### Text segment
━━━
Introduction
The Micro, small, and medium enterprises (MSMEs) are key drivers of economic growth, job creation, and innovation in Kenya. According to the Kenya National Bureau of Statistics 2026 Economic Survey, informal sector employment, driven overwhelmingly by MSMEs, stood at 18.1 million workers in 2025, accounting for a significant percentage of total employment. MSMEs contribute an estimated 24 to 32 percent of Kenya’s Gross Domestic Product (GDP) and remain a major source of employment. With Kenya’s economy growing by 4.6 percent in 2025 and the formal-sector job creation unable to keep pace with labour market demand, MSMEs continued to play a central role in driving economic growth and job creation.
Given the critical role MSMEs play, any regulatory framework that affects how businesses adopt and use emerging technologies warrants careful scrutiny. It is against this backdrop that the Artificial Intelligence Bill, 2026, Senate Bill No. 4 (the Bill), sponsored by Nominated Senator Karen Nyamu and currently before the Senate, should be examined. While the Bill represents Kenya’s first comprehensive attempt to regulate artificial intelligence (AI), some of its provisions may impose significant compliance burden on smalls businesses and MSMEs.
As Kenya marks International MSMEs Day on 27th June this year under the theme, “Human-Centered Entrepreneurship in an AI-Driven Future: Economic Empowerment for the Next Generation”, the question is not whether AI should be regulated. That presents an obvious answer. Rather, the more important issue is whether the Bill currently under debate is designed with Kenya’s 7.4 million MSMEs in mind or whether it will become yet another obstacle to the growth and formalisation of small businesses in an already complex regulatory environment.
━━━
### Source data
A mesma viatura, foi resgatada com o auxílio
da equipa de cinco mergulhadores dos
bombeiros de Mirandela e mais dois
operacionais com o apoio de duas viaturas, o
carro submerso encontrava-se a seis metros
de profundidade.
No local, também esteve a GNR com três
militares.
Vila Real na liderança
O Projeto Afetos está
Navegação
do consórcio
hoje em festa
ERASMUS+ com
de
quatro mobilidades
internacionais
━━━
### Try it
In the introduction on Kenya's AI Bill, who is named as the sponsor of the Artificial Intelligence Bill, 2026?

### Solution below
Nominated Senator Karen Nyamu